# AUFGABEN
- A) Nenne alle Personen, die im Textauszug über die deutsche Haltung zu einem Staat Palästina mit Namen genannt werden. Halte dabei die Reihenfolge ihres ersten Auftretens ein.
- B) Schreibe den Textauszug über die deutsche Haltung zu einem Staat Palästina weiter, und zwar im Anschluss an seinen letzten Satz.

# TEXTAUSZUG
Die Bundesregierung lehnt die volle Anerkennung eines Staates Palästina ab. Einer Aufwertung in der UN-Vollversammlung würden die meisten deutschen Parteien aber zustimmen.

Außenminister Westerwelle (l.) und sein Kollege aus Palästina Salam Fayyad. Bild: AP

BERLIN taz | Die meisten deutschen Parteien betrachten den palästinensischen Plan, vor dem UN-Sicherheitsrat einen Antrag auf Vollmitgliedschaft in der UNO zu stellen, mit Skepsis. Lediglich die Linke unterstützt ihn vorbehaltlos. "Es ist doch ein riesiger Fortschritt, wenn die Palästinenser auf ihre unbefriedigende Situation statt mit Gewalt mit dem Gang zur UNO reagieren", meint Wolfgang Gehrcke, der außenpolitische Sprecher der Linken im Bundestag. "Welchen Weg sie dabei einschlagen, das müssen die Palästinenser selbst am besten wissen."

Dem steht die Haltung der Bundesregierung entgegen. Schon im Mai dieses Jahres hatte Angela Merkel klargemacht, dass sie die Ausrufung eines Palästinenserstaats gegen den Willen Israels ablehnt. "Einseitige Schritte" seien nicht hilfreich, notwendig sei eine Rückkehr zu Friedensverhandlungen.

# UNTERSUCHTE DATEN

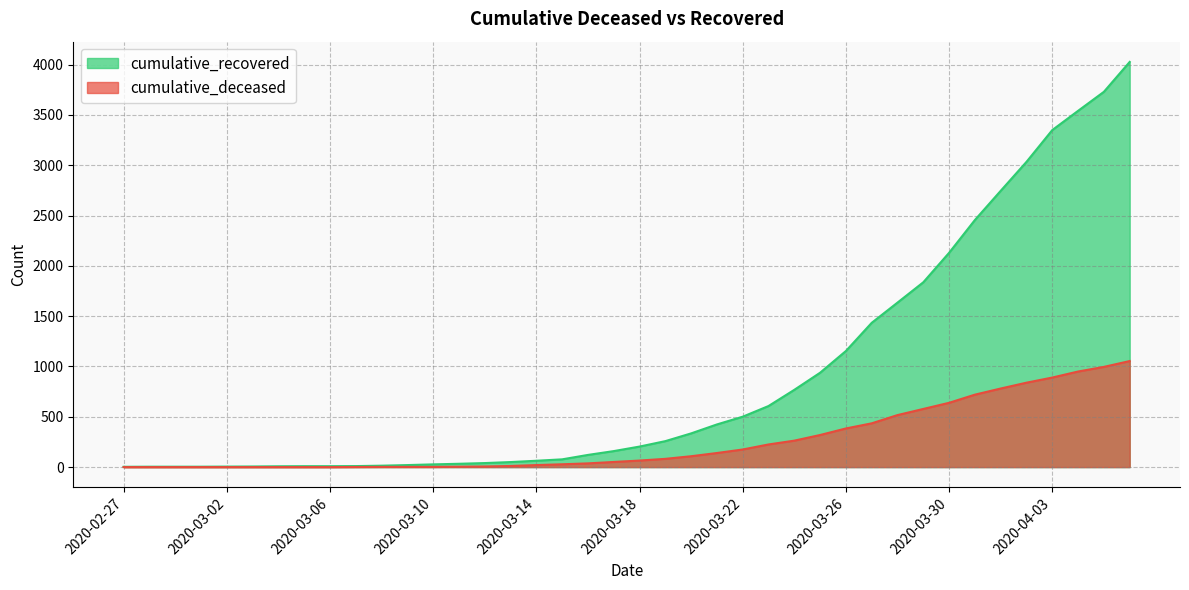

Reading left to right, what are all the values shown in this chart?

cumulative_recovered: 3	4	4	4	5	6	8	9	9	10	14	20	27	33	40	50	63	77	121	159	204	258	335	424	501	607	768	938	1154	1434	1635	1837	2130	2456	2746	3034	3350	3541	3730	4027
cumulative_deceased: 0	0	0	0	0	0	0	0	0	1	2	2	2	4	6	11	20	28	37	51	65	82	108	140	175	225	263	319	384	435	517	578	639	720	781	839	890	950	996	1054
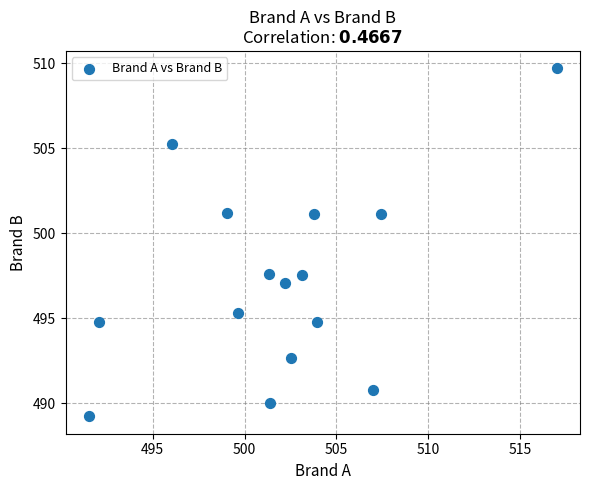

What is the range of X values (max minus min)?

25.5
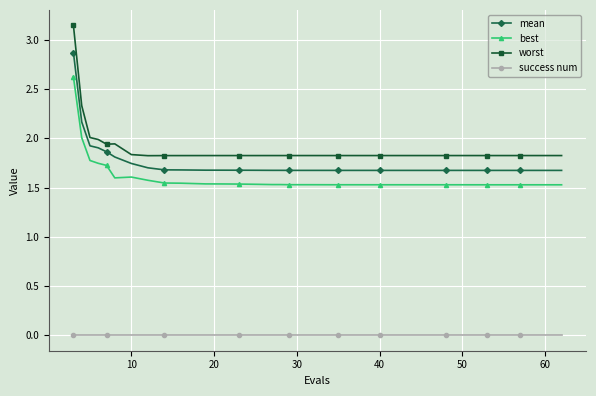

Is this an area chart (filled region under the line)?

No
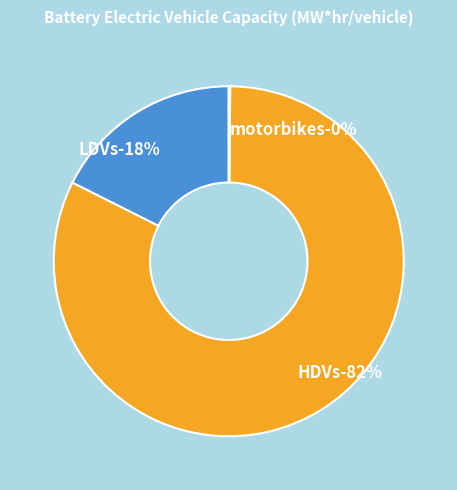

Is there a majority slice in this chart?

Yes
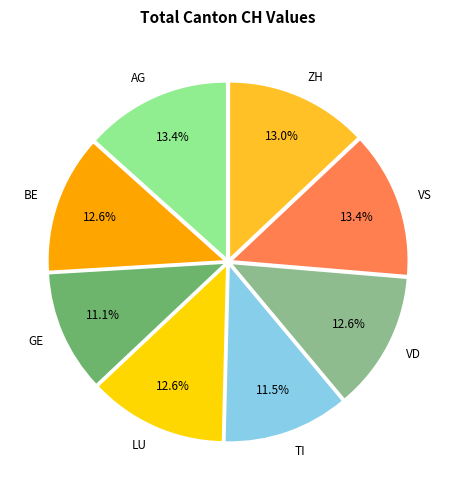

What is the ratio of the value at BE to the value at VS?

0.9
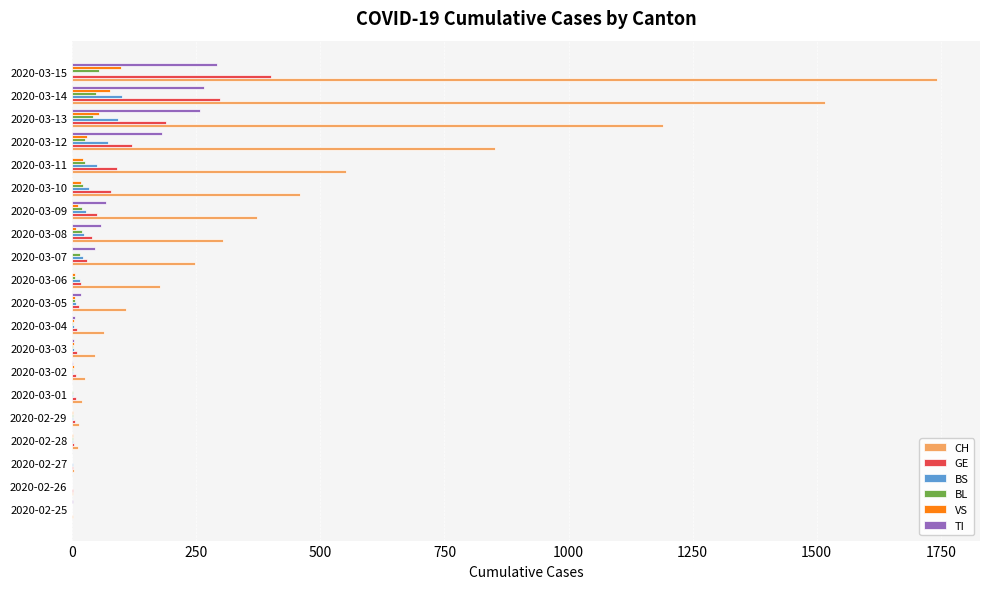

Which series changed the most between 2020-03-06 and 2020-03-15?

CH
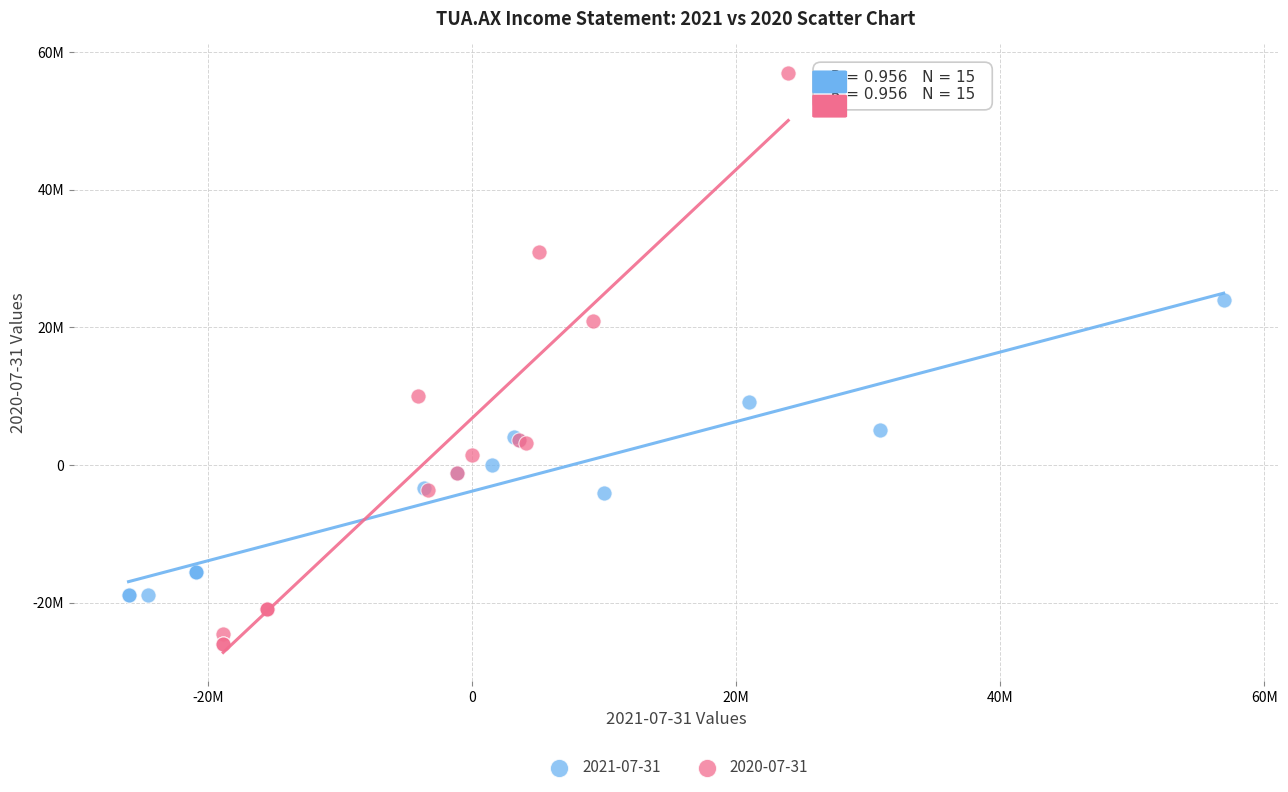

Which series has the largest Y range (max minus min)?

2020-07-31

* * *

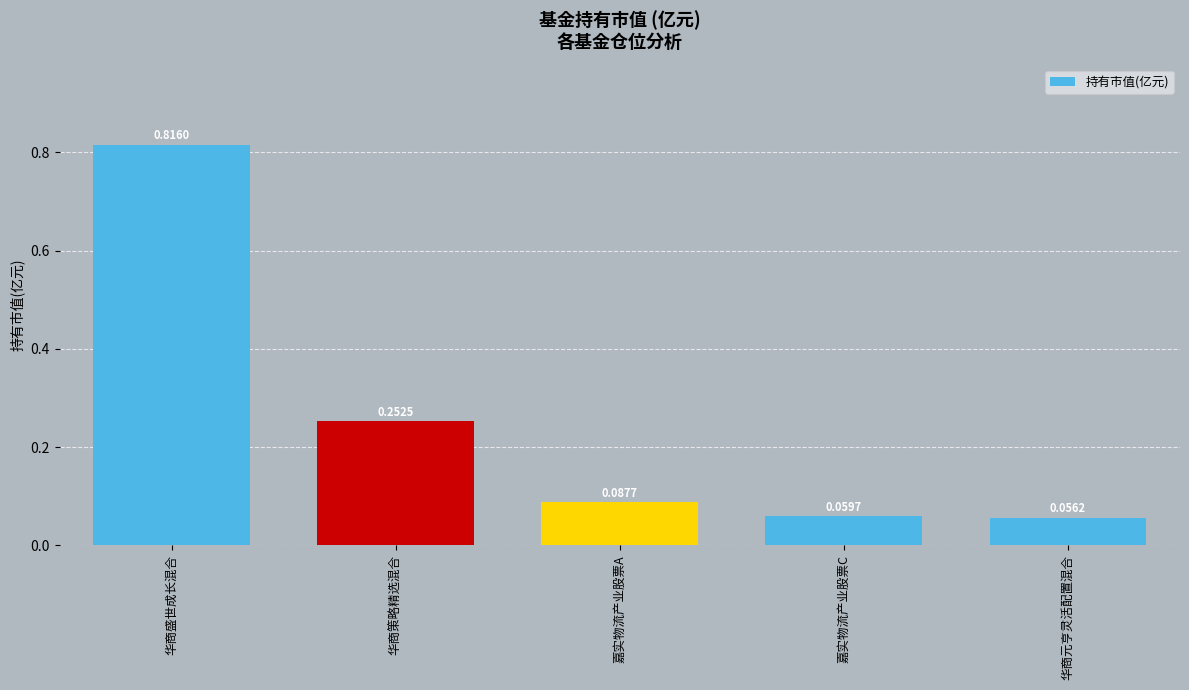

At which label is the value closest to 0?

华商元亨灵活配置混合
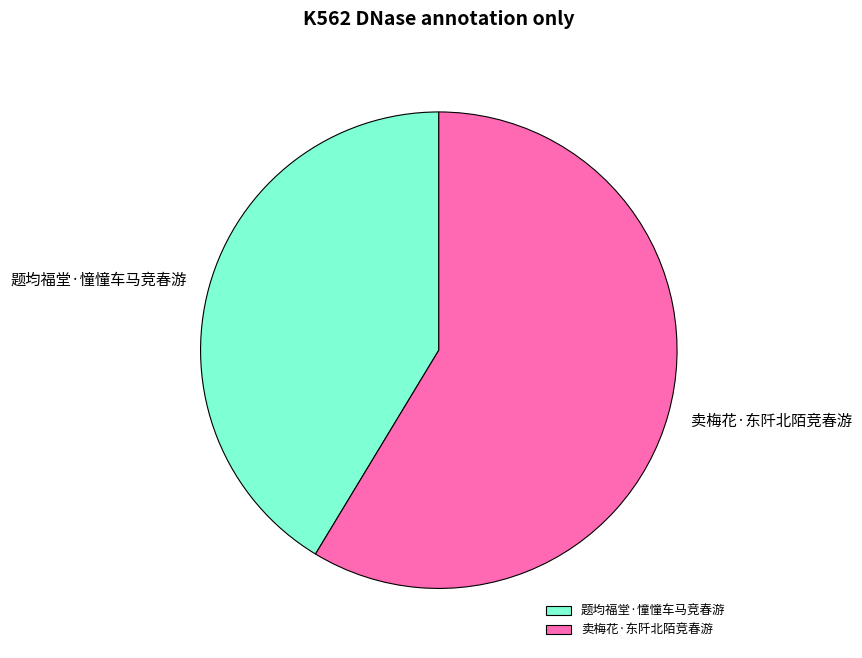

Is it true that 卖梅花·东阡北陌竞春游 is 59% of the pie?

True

# ANTWORTEN IN REIHENFOLGE
- A) Westerwelle, Salam Fayyad, Wolfgang Gehrcke, Angela Merkel

- B)
Seitdem haben sich EU-Diplomaten bemüht, den Riss zu kitten, der quer durch Europa geht. Denn Frankreich, Großbritannien und Spanien sehen die Pläne der Palästinenser mit Sympathie. Deutschland, Tschechien und die Niederlande dagegen lehnen sie ab. Der Kompromiss läge darin, zumindest einer Aufwertung der Palästinenser vom reinen Beobachter zum "beobachtenden Nichtmitgliedstaat" in der UN-Vollversammlung zuzustimmen - so, wie es jetzt schon beim Vatikan der Fall ist, weshalb man gern von der "Vatikanlösung" spricht. Über die Details wird zwischen Berlin, Ramallah und Brüssel aber noch bis zum letzten Moment gefeilscht.

"Ich kann mir vorstellen, dass sich Deutschland der Marschrichtung anschließt, auf die sich die EU geeinigt hat", räumt Ruprecht Polenz, der außenpolitische Sprecher der Union, ein. "Unser Abstimmungsverhalten darf den Weg zu Verhandlungen aber nicht erschweren", markiert er die Haltung seiner Partei. "Und es muss verhindern, dass es im Nahen Osten zu neuer Gewalt kommt."

Polenz fürchtet, dass ihre "Unabhängigkeitserklärung" die Lage der Palästinenser nicht verbessern und ihre Erwartungen enttäuschen wird. Auch könnte sich Israels rechte Regierung dadurch provoziert fühlen, neue Sanktionen gegen die Palästinenser zu verhängen, mit denen Außenminister Lieberman bereits gedroht hat.

"Bei aller Sympathie für ihr Anliegen ist fraglich, ob die Palästinenser gut beraten sind, die volle Konfrontation mit den Amerikanern im Sicherheitsrat zu suchen", meint auch Kerstin Müller von den Grünen, denn die USA würden dort ein Veto einlegen. Erdogans Auftritt in Kairo habe sie womöglich unter Druck gesetzt, "zu zeigen, dass sie keine Weicheier sind". Die "Vatikanlösung" sei jedoch "ein tragfähiger Kompromiss, dem auch Deutschland zustimmen sollte".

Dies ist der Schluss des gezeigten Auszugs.